§ **MATERIAL PROVIDED**:
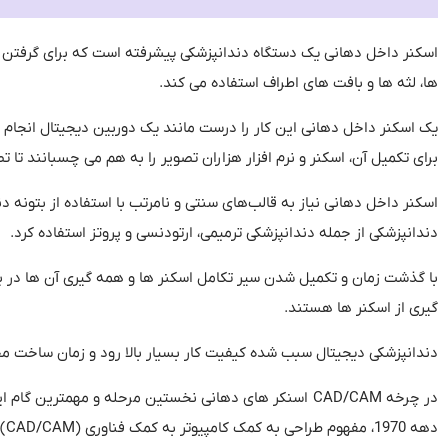
اسکنر داخل دهانی یک دستگاه دندانپزشکی پیشرفته است که برای گرفتن تص
ها، لثه ها و بافت های اطراف استفاده می کند
.
یک اسکنر داخل دهانی این کار را درست مانند یک دوربین دیجیتال انجام می
برای تکمیل آن، اسکنر و نرم افزار هزاران تصویر را به هم می چسبانند تا
اسکنر داخل دهانی نیاز به قالب‌های سنتی و نامرتب با استفاده از بتونه دندا
دندانپزشکی از جمله دندانپزشکی ترمیمی، ارتودنسی و پروتز استفاده کرد
.
با گذشت زمان و تکمیل شدن سیر تکامل اسکنر ها و همه گیری آن ها در بی
گیری از اسکنر ها هستند
.
دندانپزشکی دیجیتال سبب شده کیفیت کار بسیار بالا رود و زمان ساخت مح
در چرخه
CAD/CAM
اسنکر های دهانی نخستین مرحله و مهمترین گام ا
دهه
1970
، مفهوم طراحی به کمک کامپیوتر به کمک فناوری
(CAD/CAM)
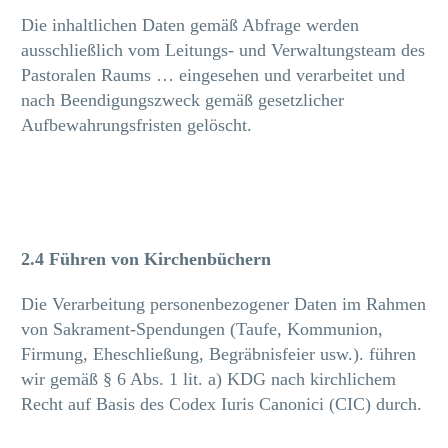
Die inhaltlichen Daten gemäß Abfrage werden
ausschließlich vom Leitungs- und Verwaltungsteam des
Pastoralen Raums … eingesehen und verarbeitet und
nach Beendigungszweck gemäß gesetzlicher
Aufbewahrungsfristen gelöscht.
2.4 Führen von Kirchenbüchern
Die Verarbeitung personenbezogener Daten im Rahmen
von Sakrament-Spendungen (Taufe, Kommunion,
Firmung, Eheschließung, Begräbnisfeier usw.). führen
wir gemäß § 6 Abs. 1 lit. a) KDG nach kirchlichem
Recht auf Basis des Codex Iuris Canonici (CIC) durch.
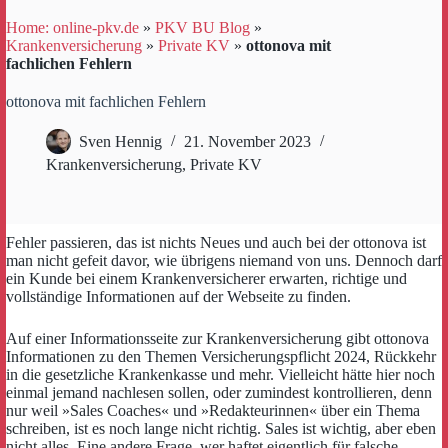
Home: online-pkv.de
»
PKV BU Blog
»
Krankenversicherung
»
Private KV
»
ottonova mit
fachlichen Fehlern
ottonova mit fachlichen Fehlern
Sven Hennig
21. November 2023
Krankenversicherung
,
Private KV
Fehler passieren, das ist nichts Neues und auch bei der ottonova ist
man nicht gefeit davor, wie übrigens niemand von uns. Dennoch darf
ein Kunde bei einem Krankenversicherer erwarten, richtige und
vollständige Informationen auf der Webseite zu finden.
Auf einer Informationsseite zur Krankenversicherung gibt ottonova
Informationen zu den Themen Versicherungspflicht 2024, Rückkehr
in die gesetzliche Krankenkasse und mehr. Vielleicht hätte hier noch
einmal jemand nachlesen sollen, oder zumindest kontrollieren, denn
nur weil »Sales Coaches« und »Redakteurinnen« über ein Thema
schreiben, ist es noch lange nicht richtig. Sales ist wichtig, aber eben
nicht alles. Eine andere Frage, wer haftet eigentlich für falsche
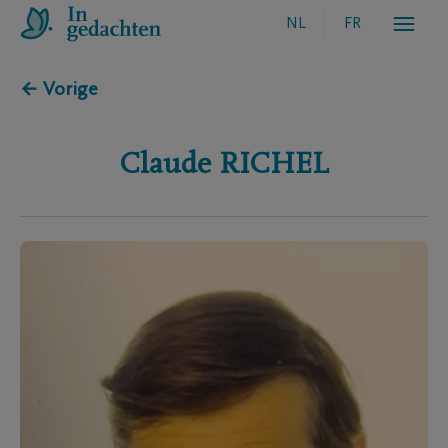
NL
FR
← Vorige
Claude
RICHEL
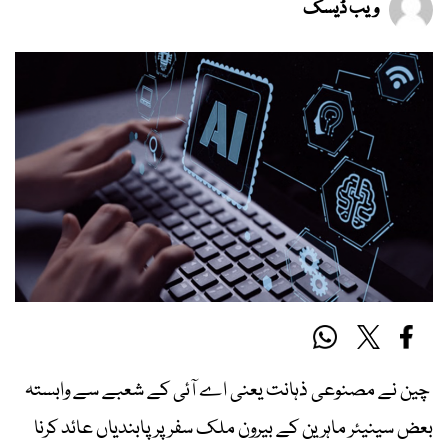
ویب ڈیسک
چین نے مصنوعی ذہانت یعنی اے آئی کے شعبے سے وابستہ
بعض سینیئر ماہرین کے بیرون ملک سفر پر پابندیاں عائد کرنا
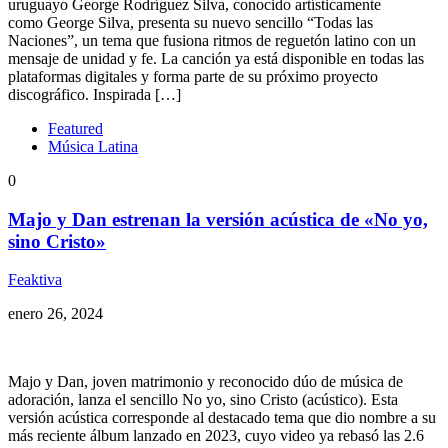
uruguayo George Rodríguez Silva, conocido artísticamente
como George Silva, presenta su nuevo sencillo “Todas las
Naciones”, un tema que fusiona ritmos de reguetón latino con un
mensaje de unidad y fe. La canción ya está disponible en todas las
plataformas digitales y forma parte de su próximo proyecto
discográfico. Inspirada […]
Featured
Música Latina
0
Majo y Dan estrenan la versión acústica de «No yo,
sino Cristo»
Feaktiva
enero 26, 2024
Majo y Dan, joven matrimonio y reconocido dúo de música de
adoración, lanza el sencillo No yo, sino Cristo (acústico). Esta
versión acústica corresponde al destacado tema que dio nombre a su
más reciente álbum lanzado en 2023, cuyo video ya rebasó las 2.6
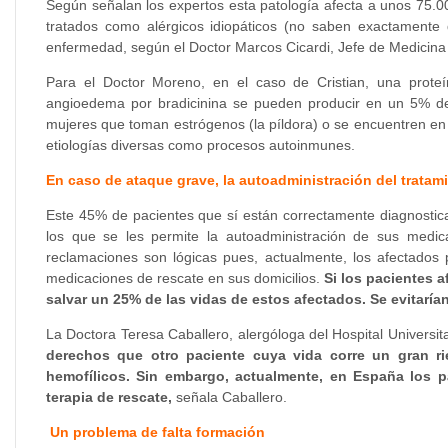
Según señalan los expertos esta patología afecta a unos 75.0
tratados como alérgicos idiopáticos (no saben exactamente 
enfermedad, según el Doctor Marcos Cicardi, Jefe de Medicina In
Para el Doctor Moreno, en el caso de Cristian, una prote
angioedema por bradicinina se pueden producir en un 5% de 
mujeres que toman estrógenos (la píldora) o se encuentren en
etiologías diversas como procesos autoinmunes.
En caso de ataque grave, la autoadministración del tratami
Este 45% de pacientes que sí están correctamente diagnostic
los que se les permite la autoadministración de sus medica
reclamaciones son lógicas pues, actualmente, los afectados
medicaciones de rescate en sus domicilios.
Si los pacientes
salvar un 25% de las vidas de estos afectados. Se evitaría
La Doctora Teresa Caballero, alergóloga del Hospital Universit
derechos que otro paciente cuya vida corre un gran r
hemofílicos. Sin embargo, actualmente, en España los 
terapia de rescate,
señala Caballero.
Un problema de falta formación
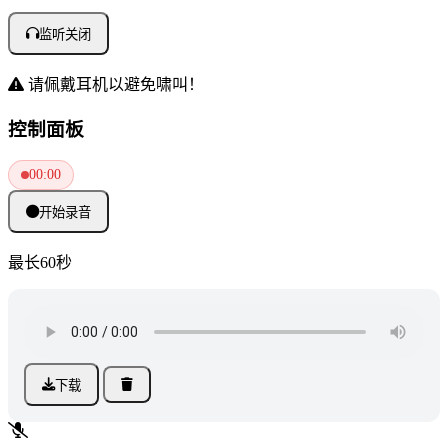
监听关闭
请佩戴耳机以避免啸叫！
控制面板
00:00
开始录音
最长60秒
下载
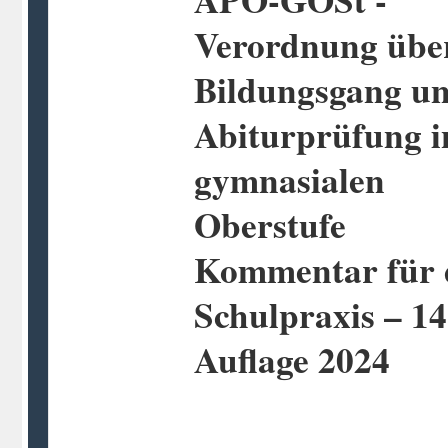
Verordnung übe
Bildungsgang un
Abiturprüfung i
gymnasialen
Oberstufe
Kommentar für 
Schulpraxis – 14
Auflage 2024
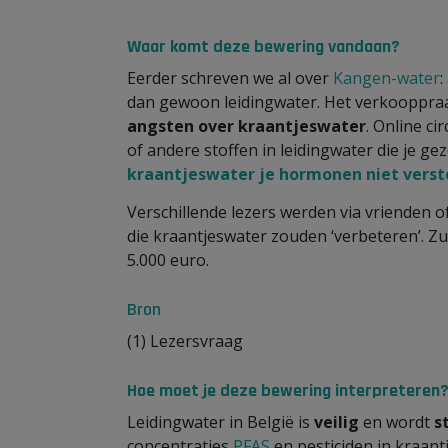
Waar komt deze bewering vandaan?
Eerder schreven we al over
Kangen-water
:
dan gewoon leidingwater. Het verkooppraat
angsten over kraantjeswater
. Online ci
of andere stoffen in leidingwater die je g
kraantjeswater je hormonen niet verst
Verschillende lezers werden via vrienden 
die kraantjeswater zouden ‘verbeteren’. Zu
5.000 euro.
Bron
(1) Lezersvraag
Hoe moet je deze bewering interpreteren
Leidingwater in België is
veilig
en wordt
s
concentraties
PFAS
en pesticiden in kraant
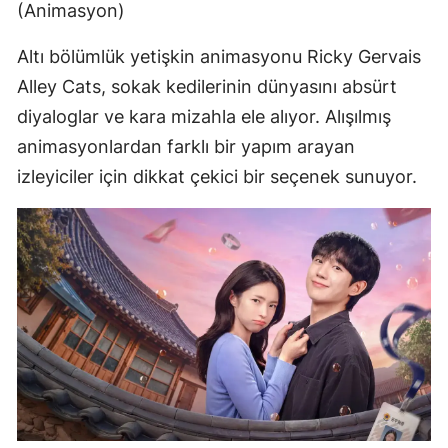
(Animasyon)
Altı bölümlük yetişkin animasyonu Ricky Gervais
Alley Cats, sokak kedilerinin dünyasını absürt
diyaloglar ve kara mizahla ele alıyor. Alışılmış
animasyonlardan farklı bir yapım arayan
izleyiciler için dikkat çekici bir seçenek sunuyor.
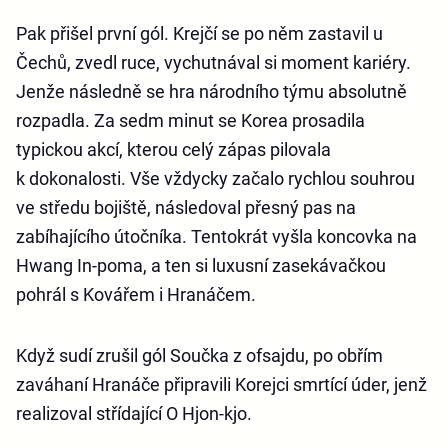
Pak přišel první gól. Krejčí se po něm zastavil u
Čechů, zvedl ruce, vychutnával si moment kariéry.
Jenže následně se hra národního týmu absolutně
rozpadla. Za sedm minut se Korea prosadila
typickou akcí, kterou celý zápas pilovala
k dokonalosti. Vše vždycky začalo rychlou souhrou
ve středu bojiště, následoval přesný pas na
zabíhajícího útočníka. Tentokrát vyšla koncovka na
Hwang In-poma, a ten si luxusní zasekávačkou
pohrál s Kovářem i Hranáčem.
Když sudí zrušil gól Součka z ofsajdu, po obřím
zaváhaní Hranáče připravili Korejci smrtící úder, jenž
realizoval střídající O Hjon-kjo.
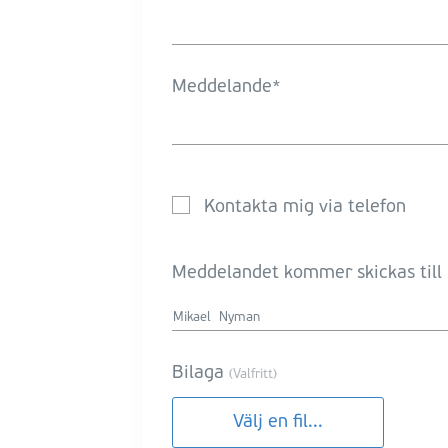
Meddelande
Kontakta mig via telefon
Meddelandet kommer skickas till
Bilaga
(Valfritt)
Välj en fil...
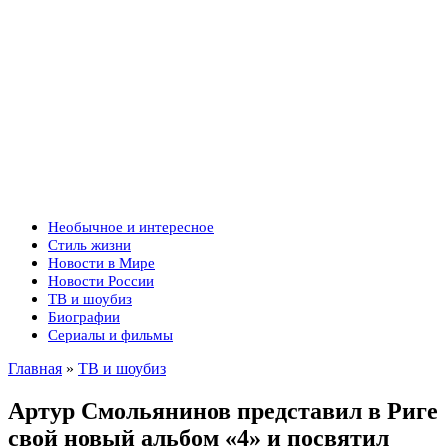
Необычное и интересное
Стиль жизни
Новости в Мире
Новости России
ТВ и шоубиз
Биографии
Сериалы и фильмы
Главная
»
ТВ и шоубиз
Артур Смольянинов представил в Риге
свой новый альбом «4» и посвятил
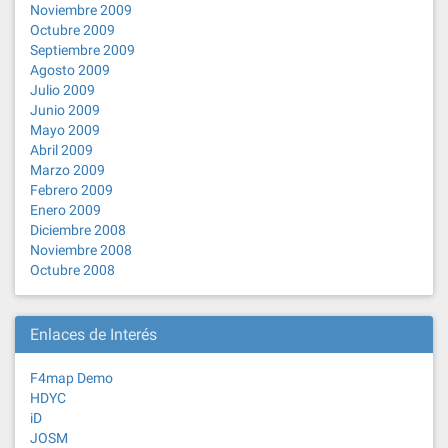
Noviembre 2009
Octubre 2009
Septiembre 2009
Agosto 2009
Julio 2009
Junio 2009
Mayo 2009
Abril 2009
Marzo 2009
Febrero 2009
Enero 2009
Diciembre 2008
Noviembre 2008
Octubre 2008
Enlaces de Interés
F4map Demo
HDYC
iD
JOSM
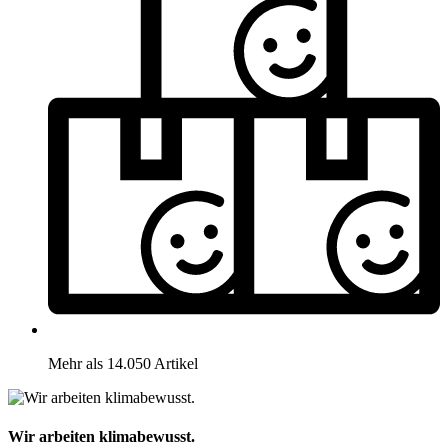
Mehr als 14.050 Artikel
Wir arbeiten klimabewusst.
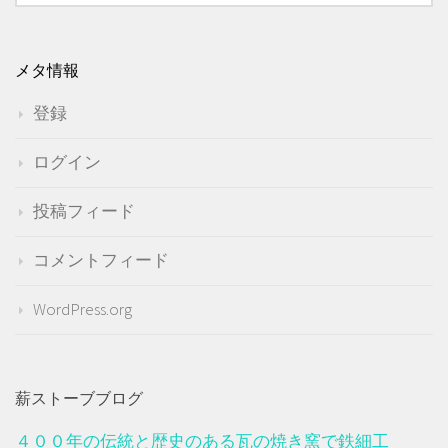
メタ情報
登録
ログイン
投稿フィード
コメントフィード
WordPress.org
薪ストーブブログ
４００年の伝統と歴史のある瓦の焼き窯で鉄細工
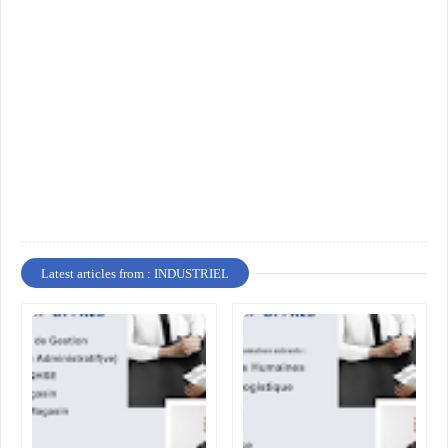
Latest articles from : INDUSTRIEL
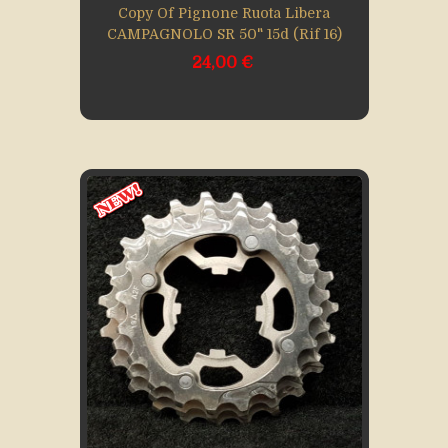
Copy Of Pignone Ruota Libera
CAMPAGNOLO SR 50" 15d (Rif 16)
24,00 €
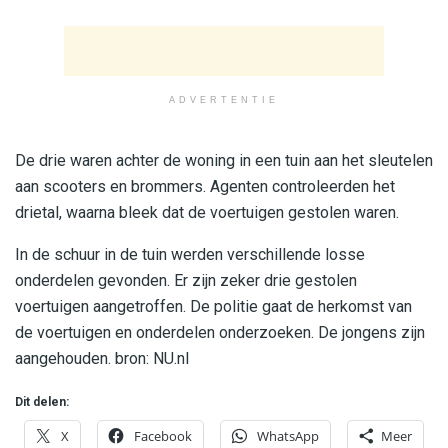
ADVERTENTIE
De drie waren achter de woning in een tuin aan het sleutelen
aan scooters en brommers. Agenten controleerden het
drietal, waarna bleek dat de voertuigen gestolen waren.
In de schuur in de tuin werden verschillende losse
onderdelen gevonden. Er zijn zeker drie gestolen
voertuigen aangetroffen. De politie gaat de herkomst van
de voertuigen en onderdelen onderzoeken. De jongens zijn
aangehouden. bron: NU.nl
Dit delen:
X
Facebook
WhatsApp
Meer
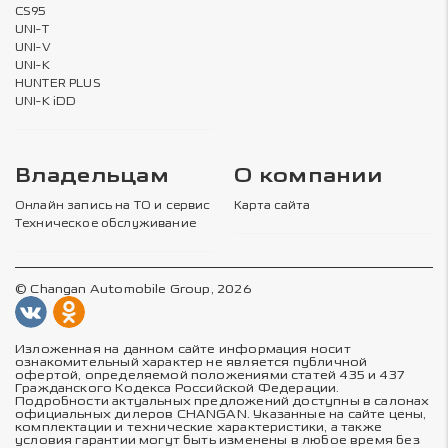
CS95
UNI-T
UNI-V
UNI-K
HUNTER PLUS
UNI-K iDD
Владельцам
О компании
Онлайн запись на ТО и сервис
Карта сайта
Техническое обслуживание
© Changan Automobile Group, 2026
Изложенная на данном сайте информация носит
ознакомительный характер не является публичной
офертой, определяемой положениями статей 435 и 437
Гражданского Кодекса Российской Федерации.
Подробности актуальных предложений доступны в салонах
официальных дилеров CHANGAN. Указанные на сайте цены,
комплектации и технические характеристики, а также
условия гарантии могут быть изменены в любое время без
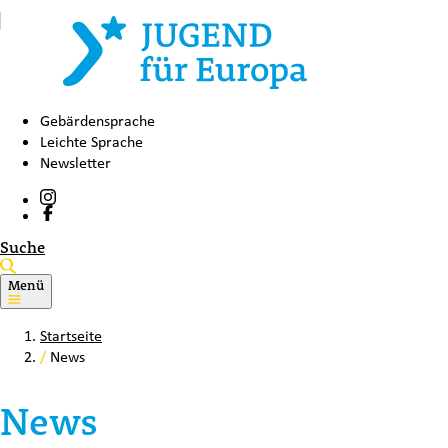
Gebärdensprache
Leichte Sprache
Newsletter
Suche
Menü
Startseite
/
News
News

§ **TASK TO CARRY OUT**: What's needed is an exact copy of the records above from the line containing "of andere stoffen in leidingwater die je g" down to the line containing "Alley Cats, sokak", both included, without any pictures.

§ **EXPECTED ANSWER**:
of andere stoffen in leidingwater die je g
kraantjeswater je hormonen niet verst
Verschillende lezers werden via vrienden 
die kraantjeswater zouden ‘verbeteren’. Zu
5.000 euro.
Bron
(1) Lezersvraag
Hoe moet je deze bewering interpreteren
Leidingwater in België is
veilig
en wordt
s
concentraties
PFAS
en pesticiden in kraant
(Animasyon)
Altı bölümlük yetişkin animasyonu Ricky Gervais
Alley Cats, sokak kedilerinin dünyasını absürt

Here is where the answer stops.